Scan the records below for the line containing "M1607,1299L1718,1258L1732,1249" and the line containing "M2141,1333L2143,1341L2149,1347". Copy both, plus every line between, exactly.
━━━━━ GIVEN ENTRIES
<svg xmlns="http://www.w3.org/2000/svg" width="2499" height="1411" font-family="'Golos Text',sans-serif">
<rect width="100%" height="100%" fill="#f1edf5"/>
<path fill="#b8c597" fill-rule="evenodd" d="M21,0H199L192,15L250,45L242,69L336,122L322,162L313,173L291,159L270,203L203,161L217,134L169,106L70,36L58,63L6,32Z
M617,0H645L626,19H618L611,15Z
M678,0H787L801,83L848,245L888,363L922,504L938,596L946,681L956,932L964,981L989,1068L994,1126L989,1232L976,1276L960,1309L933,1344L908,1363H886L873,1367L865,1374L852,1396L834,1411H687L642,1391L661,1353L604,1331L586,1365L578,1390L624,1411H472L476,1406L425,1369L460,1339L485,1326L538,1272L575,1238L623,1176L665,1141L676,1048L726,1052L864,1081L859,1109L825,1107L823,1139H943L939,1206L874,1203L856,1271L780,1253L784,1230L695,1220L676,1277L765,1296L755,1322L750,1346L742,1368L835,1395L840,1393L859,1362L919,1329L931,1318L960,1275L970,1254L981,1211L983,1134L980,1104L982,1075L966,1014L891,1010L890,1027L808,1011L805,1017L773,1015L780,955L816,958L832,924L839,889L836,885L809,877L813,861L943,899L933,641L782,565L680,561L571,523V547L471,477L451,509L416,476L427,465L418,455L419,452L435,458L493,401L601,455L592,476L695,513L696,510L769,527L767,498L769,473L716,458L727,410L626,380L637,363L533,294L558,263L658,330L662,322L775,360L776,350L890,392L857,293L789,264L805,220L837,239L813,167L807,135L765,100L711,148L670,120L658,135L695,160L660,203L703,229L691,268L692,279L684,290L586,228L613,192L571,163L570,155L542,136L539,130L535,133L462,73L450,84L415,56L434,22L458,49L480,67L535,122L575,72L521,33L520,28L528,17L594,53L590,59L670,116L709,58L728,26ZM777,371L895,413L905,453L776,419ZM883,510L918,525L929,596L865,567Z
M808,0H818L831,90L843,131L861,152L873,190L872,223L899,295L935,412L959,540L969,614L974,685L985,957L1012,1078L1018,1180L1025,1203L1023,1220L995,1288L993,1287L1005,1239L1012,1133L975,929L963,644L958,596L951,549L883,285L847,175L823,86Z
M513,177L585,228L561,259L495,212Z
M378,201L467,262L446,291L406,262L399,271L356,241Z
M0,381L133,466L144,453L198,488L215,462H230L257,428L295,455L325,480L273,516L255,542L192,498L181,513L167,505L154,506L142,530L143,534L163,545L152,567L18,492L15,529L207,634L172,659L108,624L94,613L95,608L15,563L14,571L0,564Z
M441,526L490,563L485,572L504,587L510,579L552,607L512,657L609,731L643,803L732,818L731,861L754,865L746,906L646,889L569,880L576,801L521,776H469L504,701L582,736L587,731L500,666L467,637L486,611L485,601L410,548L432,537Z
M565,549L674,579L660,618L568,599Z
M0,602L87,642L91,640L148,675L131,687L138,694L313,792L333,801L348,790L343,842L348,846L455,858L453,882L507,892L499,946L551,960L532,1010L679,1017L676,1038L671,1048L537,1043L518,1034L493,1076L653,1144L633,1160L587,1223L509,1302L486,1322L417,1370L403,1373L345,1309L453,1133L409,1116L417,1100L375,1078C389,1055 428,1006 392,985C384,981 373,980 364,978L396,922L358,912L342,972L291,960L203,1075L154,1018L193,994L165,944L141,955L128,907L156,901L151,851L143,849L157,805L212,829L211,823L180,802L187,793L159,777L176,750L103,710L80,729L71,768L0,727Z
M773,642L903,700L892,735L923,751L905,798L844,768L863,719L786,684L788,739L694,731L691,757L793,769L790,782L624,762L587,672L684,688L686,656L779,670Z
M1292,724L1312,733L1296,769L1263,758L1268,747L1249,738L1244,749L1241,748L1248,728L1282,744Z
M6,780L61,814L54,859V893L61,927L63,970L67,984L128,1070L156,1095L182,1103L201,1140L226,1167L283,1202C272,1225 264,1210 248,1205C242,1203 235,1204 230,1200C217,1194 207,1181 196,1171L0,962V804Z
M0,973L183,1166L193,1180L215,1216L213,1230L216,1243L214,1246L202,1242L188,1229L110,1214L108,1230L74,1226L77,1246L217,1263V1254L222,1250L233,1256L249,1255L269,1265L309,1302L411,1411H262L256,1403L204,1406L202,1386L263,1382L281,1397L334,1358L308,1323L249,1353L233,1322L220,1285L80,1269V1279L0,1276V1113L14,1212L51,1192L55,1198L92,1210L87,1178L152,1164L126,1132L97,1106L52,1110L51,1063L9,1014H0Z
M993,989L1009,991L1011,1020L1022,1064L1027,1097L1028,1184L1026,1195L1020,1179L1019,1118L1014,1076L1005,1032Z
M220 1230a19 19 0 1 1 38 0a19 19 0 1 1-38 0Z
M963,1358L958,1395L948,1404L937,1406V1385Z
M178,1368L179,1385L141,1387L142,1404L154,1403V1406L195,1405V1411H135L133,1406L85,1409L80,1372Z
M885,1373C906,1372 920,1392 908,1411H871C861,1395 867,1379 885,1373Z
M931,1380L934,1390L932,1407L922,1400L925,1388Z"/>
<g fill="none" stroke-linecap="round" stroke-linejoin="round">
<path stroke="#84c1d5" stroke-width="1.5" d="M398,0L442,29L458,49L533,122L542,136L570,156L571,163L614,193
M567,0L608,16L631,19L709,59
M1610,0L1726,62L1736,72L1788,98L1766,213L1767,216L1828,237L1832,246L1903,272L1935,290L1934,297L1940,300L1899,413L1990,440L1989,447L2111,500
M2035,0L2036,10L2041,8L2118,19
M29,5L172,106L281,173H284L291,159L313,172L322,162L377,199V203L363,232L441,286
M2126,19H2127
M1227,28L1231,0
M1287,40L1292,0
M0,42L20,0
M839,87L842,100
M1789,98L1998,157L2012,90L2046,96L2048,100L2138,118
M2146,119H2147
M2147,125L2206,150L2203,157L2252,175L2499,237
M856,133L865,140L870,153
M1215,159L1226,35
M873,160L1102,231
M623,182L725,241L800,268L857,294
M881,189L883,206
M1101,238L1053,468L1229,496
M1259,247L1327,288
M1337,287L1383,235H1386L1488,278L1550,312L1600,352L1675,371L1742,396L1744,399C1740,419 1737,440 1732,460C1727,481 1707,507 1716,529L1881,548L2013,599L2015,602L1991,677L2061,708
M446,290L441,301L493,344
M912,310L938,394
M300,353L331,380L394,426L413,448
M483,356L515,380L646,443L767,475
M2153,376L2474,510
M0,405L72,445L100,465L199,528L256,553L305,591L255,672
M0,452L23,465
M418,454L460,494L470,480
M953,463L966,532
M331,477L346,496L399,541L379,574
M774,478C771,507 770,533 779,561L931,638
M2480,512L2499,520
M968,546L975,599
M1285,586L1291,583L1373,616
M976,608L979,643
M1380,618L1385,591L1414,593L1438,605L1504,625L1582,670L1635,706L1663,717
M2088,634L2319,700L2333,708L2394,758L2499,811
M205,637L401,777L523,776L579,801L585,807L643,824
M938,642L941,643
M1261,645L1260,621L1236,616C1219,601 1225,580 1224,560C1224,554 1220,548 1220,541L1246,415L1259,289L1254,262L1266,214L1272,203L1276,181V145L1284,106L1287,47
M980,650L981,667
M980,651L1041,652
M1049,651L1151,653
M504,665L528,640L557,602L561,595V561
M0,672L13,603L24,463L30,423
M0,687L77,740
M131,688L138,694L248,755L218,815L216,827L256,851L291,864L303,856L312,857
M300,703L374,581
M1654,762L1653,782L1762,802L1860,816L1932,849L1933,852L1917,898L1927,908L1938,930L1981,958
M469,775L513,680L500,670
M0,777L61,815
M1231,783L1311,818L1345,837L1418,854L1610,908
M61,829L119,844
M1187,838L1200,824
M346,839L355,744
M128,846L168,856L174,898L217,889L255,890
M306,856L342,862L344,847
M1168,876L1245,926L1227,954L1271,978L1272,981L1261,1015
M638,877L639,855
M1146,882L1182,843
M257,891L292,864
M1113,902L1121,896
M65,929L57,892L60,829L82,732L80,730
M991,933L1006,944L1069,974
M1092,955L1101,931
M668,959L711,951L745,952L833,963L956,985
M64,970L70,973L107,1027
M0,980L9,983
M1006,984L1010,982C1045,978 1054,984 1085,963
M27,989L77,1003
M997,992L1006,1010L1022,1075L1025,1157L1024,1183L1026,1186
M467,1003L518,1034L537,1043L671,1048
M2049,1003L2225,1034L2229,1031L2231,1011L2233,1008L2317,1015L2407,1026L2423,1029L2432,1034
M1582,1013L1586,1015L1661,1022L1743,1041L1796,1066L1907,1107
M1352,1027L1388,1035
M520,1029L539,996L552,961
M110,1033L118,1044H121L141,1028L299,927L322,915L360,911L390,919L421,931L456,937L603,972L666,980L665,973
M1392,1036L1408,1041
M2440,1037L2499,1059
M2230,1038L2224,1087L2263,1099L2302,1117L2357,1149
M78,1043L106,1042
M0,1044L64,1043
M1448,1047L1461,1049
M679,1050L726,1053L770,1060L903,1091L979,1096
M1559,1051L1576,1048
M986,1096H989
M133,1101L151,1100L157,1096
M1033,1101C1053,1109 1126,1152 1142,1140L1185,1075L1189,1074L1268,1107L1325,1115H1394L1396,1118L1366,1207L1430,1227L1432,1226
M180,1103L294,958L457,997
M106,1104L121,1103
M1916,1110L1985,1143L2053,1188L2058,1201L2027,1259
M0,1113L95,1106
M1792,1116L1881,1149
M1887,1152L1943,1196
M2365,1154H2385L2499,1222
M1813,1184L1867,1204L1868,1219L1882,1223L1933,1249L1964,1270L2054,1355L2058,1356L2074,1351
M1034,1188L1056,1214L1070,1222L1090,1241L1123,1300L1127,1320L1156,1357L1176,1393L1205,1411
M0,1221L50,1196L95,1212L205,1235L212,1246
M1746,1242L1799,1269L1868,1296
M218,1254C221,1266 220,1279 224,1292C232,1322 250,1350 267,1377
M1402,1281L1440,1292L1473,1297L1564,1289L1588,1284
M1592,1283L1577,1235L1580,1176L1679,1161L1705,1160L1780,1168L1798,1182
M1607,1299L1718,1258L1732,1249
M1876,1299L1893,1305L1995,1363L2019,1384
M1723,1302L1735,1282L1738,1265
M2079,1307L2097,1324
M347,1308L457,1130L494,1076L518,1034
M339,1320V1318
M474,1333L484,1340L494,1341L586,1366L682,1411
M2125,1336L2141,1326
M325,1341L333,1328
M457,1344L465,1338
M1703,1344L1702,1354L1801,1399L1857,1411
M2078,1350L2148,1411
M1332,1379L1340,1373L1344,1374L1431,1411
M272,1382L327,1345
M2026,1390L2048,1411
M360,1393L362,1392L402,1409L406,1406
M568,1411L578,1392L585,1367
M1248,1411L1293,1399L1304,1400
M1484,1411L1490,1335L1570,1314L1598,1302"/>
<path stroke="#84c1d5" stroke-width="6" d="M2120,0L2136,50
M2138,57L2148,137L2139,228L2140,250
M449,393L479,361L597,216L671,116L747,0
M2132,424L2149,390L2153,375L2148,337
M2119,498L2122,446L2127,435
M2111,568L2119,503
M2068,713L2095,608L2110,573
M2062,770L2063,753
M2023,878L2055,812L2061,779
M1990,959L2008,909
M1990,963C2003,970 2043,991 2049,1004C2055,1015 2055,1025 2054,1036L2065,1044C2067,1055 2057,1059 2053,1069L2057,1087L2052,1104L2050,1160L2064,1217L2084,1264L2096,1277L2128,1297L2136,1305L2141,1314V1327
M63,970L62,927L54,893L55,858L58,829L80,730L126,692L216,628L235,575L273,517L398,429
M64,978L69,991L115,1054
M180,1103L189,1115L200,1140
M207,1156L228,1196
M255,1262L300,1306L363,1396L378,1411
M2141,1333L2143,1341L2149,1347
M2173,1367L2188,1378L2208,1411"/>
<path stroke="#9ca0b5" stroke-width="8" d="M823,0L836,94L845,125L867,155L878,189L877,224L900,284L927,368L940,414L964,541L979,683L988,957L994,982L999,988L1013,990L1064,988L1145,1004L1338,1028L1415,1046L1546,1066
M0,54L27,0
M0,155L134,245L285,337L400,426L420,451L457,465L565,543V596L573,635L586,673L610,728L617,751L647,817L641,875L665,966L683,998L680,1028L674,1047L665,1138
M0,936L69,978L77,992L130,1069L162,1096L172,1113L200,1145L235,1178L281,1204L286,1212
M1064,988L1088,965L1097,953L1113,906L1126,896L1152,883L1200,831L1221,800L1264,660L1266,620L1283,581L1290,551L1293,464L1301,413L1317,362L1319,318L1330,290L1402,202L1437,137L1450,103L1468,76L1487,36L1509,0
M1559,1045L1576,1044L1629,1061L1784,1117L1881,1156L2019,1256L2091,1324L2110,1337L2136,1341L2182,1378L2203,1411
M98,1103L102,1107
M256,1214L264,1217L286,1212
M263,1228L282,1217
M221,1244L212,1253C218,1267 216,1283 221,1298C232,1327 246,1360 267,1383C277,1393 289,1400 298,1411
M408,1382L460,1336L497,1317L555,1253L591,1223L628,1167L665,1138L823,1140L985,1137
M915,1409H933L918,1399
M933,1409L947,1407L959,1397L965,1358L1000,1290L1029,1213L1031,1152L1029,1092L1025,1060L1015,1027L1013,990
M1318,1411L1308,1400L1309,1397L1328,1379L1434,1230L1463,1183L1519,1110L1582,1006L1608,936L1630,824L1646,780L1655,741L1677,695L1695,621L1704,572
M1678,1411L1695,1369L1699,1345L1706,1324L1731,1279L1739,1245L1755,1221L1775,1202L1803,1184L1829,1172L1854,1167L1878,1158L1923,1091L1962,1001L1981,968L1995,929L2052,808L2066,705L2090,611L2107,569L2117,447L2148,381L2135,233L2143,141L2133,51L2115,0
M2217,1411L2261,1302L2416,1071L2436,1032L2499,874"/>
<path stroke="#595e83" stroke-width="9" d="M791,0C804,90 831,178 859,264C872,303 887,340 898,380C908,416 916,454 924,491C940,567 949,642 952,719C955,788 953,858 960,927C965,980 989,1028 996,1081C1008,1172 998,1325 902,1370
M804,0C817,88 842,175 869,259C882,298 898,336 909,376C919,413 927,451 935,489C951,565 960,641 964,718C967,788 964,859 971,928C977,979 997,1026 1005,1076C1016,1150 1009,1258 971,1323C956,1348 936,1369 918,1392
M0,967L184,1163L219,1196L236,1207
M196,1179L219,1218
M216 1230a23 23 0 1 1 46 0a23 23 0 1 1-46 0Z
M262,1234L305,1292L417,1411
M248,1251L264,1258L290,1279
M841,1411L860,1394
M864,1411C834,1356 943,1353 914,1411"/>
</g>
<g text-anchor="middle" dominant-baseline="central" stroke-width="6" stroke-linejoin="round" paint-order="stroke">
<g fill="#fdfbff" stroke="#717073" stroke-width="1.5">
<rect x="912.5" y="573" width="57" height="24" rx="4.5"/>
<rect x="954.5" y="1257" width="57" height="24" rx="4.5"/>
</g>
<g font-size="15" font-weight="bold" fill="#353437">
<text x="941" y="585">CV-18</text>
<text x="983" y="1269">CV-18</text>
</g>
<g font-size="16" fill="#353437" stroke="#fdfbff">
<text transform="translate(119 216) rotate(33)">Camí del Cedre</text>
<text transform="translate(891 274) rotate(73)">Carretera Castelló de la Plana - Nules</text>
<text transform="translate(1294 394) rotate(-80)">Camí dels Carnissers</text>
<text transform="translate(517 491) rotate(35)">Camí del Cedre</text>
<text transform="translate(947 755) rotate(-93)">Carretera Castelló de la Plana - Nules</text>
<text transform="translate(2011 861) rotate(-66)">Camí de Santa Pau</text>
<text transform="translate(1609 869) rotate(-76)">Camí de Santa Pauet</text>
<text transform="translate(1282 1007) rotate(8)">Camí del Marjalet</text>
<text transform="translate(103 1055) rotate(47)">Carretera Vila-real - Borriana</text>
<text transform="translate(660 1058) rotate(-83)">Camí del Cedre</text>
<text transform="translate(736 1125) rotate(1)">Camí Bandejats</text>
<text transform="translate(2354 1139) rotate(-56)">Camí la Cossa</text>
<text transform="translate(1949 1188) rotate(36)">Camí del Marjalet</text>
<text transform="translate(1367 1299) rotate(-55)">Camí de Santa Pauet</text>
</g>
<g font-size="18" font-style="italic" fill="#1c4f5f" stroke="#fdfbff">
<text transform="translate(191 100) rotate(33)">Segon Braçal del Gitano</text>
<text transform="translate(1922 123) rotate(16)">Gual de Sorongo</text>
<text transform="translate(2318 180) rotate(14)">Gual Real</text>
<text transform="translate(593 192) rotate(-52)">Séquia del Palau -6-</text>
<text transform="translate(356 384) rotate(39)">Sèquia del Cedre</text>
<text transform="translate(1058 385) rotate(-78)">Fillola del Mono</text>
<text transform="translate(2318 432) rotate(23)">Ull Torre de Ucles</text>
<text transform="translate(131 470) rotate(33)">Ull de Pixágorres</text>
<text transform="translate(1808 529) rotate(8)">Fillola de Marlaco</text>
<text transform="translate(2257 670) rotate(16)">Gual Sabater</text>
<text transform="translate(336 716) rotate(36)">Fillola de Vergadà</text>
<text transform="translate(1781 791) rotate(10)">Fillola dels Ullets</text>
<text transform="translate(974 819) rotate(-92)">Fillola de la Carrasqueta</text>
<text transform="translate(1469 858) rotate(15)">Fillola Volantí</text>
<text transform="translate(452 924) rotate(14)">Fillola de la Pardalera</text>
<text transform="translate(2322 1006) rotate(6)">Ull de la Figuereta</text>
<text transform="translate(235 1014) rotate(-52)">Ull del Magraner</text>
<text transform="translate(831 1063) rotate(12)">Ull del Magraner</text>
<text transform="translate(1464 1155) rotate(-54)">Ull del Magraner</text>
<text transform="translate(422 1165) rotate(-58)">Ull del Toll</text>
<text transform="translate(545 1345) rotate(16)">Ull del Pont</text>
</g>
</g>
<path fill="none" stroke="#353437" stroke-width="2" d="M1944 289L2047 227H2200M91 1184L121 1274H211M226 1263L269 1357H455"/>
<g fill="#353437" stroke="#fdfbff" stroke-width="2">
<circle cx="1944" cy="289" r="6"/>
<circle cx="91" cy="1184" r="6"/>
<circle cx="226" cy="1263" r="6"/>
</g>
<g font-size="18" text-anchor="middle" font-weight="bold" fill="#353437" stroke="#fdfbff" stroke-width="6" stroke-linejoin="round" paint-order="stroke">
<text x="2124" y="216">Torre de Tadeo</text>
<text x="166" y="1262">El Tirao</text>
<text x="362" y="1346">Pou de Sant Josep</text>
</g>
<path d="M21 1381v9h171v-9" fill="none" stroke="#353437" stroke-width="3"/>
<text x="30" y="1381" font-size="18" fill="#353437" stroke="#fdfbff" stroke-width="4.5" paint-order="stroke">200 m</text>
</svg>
━━━━━━━━━━
### EXERCISE RESULT:
M1607,1299L1718,1258L1732,1249
M1876,1299L1893,1305L1995,1363L2019,1384
M1723,1302L1735,1282L1738,1265
M2079,1307L2097,1324
M347,1308L457,1130L494,1076L518,1034
M339,1320V1318
M474,1333L484,1340L494,1341L586,1366L682,1411
M2125,1336L2141,1326
M325,1341L333,1328
M457,1344L465,1338
M1703,1344L1702,1354L1801,1399L1857,1411
M2078,1350L2148,1411
M1332,1379L1340,1373L1344,1374L1431,1411
M272,1382L327,1345
M2026,1390L2048,1411
M360,1393L362,1392L402,1409L406,1406
M568,1411L578,1392L585,1367
M1248,1411L1293,1399L1304,1400
M1484,1411L1490,1335L1570,1314L1598,1302"/>
<path stroke="#84c1d5" stroke-width="6" d="M2120,0L2136,50
M2138,57L2148,137L2139,228L2140,250
M449,393L479,361L597,216L671,116L747,0
M2132,424L2149,390L2153,375L2148,337
M2119,498L2122,446L2127,435
M2111,568L2119,503
M2068,713L2095,608L2110,573
M2062,770L2063,753
M2023,878L2055,812L2061,779
M1990,959L2008,909
M1990,963C2003,970 2043,991 2049,1004C2055,1015 2055,1025 2054,1036L2065,1044C2067,1055 2057,1059 2053,1069L2057,1087L2052,1104L2050,1160L2064,1217L2084,1264L2096,1277L2128,1297L2136,1305L2141,1314V1327
M63,970L62,927L54,893L55,858L58,829L80,730L126,692L216,628L235,575L273,517L398,429
M64,978L69,991L115,1054
M180,1103L189,1115L200,1140
M207,1156L228,1196
M255,1262L300,1306L363,1396L378,1411
M2141,1333L2143,1341L2149,1347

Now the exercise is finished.